## YOUR OBJECTIVE
Set down every entry word for word. Omit the pictures.
------ GIVEN ENTRIES
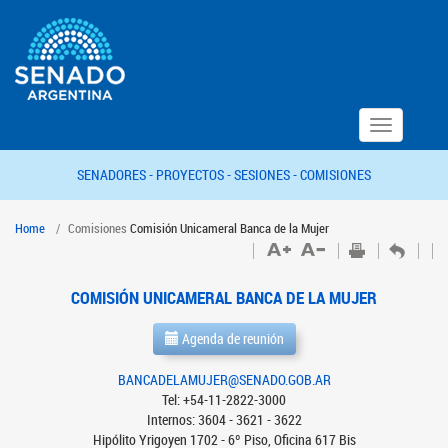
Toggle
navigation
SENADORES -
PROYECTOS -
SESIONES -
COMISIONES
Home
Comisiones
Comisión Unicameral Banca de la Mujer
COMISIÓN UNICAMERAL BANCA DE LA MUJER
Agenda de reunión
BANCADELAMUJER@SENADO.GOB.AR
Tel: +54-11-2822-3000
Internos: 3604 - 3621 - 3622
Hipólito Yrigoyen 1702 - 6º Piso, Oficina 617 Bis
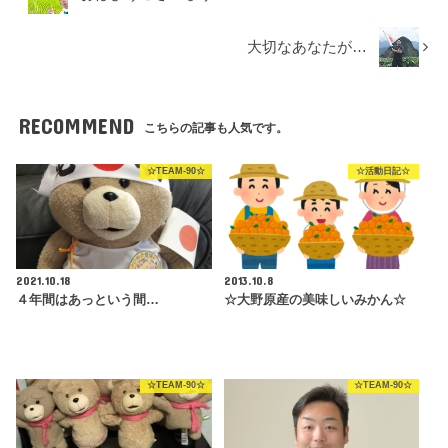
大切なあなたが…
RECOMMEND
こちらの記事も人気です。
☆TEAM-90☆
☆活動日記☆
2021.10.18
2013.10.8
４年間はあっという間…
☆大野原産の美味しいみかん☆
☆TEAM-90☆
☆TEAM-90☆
------------
## SOLUTION TO THE EXERCISE
Toggle
navigation
SENADORES -
PROYECTOS -
SESIONES -
COMISIONES
Home
Comisiones
Comisión Unicameral Banca de la Mujer
COMISIÓN UNICAMERAL BANCA DE LA MUJER
Agenda de reunión
BANCADELAMUJER@SENADO.GOB.AR
Tel: +54-11-2822-3000
Internos: 3604 - 3621 - 3622
Hipólito Yrigoyen 1702 - 6º Piso, Oficina 617 Bis
大切なあなたが…
RECOMMEND
こちらの記事も人気です。
☆TEAM-90☆
☆活動日記☆
2021.10.18
2013.10.8
４年間はあっという間…
☆大野原産の美味しいみかん☆
☆TEAM-90☆
☆TEAM-90☆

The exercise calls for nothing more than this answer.